WRITTEN TASK
Reproduce the listing word for word, from its first line through the line containing "spojené: spojené -> umožnit", with both of those lines included.

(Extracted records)

#####

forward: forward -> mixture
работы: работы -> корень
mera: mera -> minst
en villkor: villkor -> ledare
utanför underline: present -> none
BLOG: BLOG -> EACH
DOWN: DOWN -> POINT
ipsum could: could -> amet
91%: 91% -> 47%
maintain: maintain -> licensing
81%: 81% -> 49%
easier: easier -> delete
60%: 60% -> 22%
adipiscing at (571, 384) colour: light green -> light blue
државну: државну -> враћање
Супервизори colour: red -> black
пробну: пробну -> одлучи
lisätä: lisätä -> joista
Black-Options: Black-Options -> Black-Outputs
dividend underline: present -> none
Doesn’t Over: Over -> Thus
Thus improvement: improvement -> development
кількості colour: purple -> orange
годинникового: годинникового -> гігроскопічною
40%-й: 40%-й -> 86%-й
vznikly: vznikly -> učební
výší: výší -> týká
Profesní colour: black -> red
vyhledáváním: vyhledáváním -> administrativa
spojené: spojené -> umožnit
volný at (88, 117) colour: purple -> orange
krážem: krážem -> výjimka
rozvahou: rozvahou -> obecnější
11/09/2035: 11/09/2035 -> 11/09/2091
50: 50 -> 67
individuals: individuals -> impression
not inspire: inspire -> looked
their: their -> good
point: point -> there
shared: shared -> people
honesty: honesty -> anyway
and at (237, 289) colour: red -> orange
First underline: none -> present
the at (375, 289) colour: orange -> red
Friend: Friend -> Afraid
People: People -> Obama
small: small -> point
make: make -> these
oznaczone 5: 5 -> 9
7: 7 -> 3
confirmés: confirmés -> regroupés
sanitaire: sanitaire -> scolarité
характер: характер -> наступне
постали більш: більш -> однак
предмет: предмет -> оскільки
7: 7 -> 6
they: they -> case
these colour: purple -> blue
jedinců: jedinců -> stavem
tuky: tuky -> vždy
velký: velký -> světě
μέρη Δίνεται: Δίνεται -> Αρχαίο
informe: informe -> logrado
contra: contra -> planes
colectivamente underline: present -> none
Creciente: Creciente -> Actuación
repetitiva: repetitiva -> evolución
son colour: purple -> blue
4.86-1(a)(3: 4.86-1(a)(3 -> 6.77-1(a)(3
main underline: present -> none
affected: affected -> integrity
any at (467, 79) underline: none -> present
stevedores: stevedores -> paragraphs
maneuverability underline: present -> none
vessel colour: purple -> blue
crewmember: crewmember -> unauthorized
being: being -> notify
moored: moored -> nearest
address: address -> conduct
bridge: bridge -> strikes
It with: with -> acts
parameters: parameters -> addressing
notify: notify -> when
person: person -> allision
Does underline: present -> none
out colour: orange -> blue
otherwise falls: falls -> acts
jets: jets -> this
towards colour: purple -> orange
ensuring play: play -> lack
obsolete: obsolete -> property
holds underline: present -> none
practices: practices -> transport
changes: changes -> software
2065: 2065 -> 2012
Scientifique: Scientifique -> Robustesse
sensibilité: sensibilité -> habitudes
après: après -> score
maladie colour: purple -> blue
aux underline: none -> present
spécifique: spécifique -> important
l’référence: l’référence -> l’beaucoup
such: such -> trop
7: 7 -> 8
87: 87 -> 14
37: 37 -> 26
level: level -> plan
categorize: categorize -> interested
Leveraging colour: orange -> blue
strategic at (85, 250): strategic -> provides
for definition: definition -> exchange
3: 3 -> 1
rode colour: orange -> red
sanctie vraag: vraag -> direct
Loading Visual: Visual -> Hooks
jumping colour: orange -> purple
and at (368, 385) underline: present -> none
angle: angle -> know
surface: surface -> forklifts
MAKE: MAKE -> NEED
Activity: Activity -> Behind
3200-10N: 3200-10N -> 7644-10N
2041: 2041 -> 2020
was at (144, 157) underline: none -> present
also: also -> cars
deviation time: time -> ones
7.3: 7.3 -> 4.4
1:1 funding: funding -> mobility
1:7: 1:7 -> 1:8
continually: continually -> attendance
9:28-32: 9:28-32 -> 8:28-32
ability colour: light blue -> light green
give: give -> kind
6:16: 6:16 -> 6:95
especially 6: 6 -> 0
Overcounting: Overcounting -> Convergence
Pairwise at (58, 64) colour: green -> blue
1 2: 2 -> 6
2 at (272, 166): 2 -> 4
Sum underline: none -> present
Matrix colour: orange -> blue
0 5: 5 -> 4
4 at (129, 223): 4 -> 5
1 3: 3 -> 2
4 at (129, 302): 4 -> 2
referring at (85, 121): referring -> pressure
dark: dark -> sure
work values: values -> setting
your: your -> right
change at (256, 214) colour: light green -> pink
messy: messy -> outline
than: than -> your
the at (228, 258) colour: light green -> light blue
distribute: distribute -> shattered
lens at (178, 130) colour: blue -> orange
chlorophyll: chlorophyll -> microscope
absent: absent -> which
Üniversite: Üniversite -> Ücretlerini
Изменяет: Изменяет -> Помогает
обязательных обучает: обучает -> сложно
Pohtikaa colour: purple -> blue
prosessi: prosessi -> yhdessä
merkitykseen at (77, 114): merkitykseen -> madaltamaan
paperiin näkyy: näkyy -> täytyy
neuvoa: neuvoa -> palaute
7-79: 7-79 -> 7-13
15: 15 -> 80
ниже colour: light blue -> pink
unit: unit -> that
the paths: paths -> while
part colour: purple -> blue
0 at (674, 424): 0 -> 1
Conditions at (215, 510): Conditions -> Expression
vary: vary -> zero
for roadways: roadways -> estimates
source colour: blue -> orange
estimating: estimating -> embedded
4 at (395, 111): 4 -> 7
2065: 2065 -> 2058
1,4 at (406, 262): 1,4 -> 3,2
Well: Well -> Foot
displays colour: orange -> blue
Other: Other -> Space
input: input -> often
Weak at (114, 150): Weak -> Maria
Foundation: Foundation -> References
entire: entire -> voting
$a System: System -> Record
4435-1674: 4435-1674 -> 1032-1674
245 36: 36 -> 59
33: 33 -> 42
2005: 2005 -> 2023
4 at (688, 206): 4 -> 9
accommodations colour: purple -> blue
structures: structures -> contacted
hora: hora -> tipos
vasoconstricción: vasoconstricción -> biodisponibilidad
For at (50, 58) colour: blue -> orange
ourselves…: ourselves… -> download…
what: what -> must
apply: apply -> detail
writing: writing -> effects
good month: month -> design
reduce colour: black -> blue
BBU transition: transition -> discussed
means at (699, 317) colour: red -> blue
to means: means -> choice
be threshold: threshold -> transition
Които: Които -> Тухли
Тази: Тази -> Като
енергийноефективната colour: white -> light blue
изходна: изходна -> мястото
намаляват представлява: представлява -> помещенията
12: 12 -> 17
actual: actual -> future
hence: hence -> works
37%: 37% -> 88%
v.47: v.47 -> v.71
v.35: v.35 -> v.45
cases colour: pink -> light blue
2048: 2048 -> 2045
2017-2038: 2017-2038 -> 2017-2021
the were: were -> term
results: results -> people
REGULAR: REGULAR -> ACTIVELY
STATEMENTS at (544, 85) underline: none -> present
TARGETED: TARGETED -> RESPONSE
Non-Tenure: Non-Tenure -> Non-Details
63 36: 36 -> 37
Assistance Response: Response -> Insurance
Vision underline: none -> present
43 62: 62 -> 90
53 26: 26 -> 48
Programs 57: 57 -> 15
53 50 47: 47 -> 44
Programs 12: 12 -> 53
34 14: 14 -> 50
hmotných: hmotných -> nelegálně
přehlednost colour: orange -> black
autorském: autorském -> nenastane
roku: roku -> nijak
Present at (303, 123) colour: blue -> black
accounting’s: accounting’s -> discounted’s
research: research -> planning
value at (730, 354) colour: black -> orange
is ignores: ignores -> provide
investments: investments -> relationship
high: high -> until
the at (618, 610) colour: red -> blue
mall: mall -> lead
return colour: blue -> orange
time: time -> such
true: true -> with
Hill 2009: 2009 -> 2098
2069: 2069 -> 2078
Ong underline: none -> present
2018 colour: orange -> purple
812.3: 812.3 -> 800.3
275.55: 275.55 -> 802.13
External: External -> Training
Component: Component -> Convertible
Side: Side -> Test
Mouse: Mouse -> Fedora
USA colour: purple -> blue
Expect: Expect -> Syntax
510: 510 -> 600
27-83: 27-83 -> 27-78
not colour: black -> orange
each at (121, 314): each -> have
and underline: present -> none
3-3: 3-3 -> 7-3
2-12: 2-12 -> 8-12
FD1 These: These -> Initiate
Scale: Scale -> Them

#####

FULL SOLUTION
forward: forward -> mixture
работы: работы -> корень
mera: mera -> minst
en villkor: villkor -> ledare
utanför underline: present -> none
BLOG: BLOG -> EACH
DOWN: DOWN -> POINT
ipsum could: could -> amet
91%: 91% -> 47%
maintain: maintain -> licensing
81%: 81% -> 49%
easier: easier -> delete
60%: 60% -> 22%
adipiscing at (571, 384) colour: light green -> light blue
државну: државну -> враћање
Супервизори colour: red -> black
пробну: пробну -> одлучи
lisätä: lisätä -> joista
Black-Options: Black-Options -> Black-Outputs
dividend underline: present -> none
Doesn’t Over: Over -> Thus
Thus improvement: improvement -> development
кількості colour: purple -> orange
годинникового: годинникового -> гігроскопічною
40%-й: 40%-й -> 86%-й
vznikly: vznikly -> učební
výší: výší -> týká
Profesní colour: black -> red
vyhledáváním: vyhledáváním -> administrativa
spojené: spojené -> umožnit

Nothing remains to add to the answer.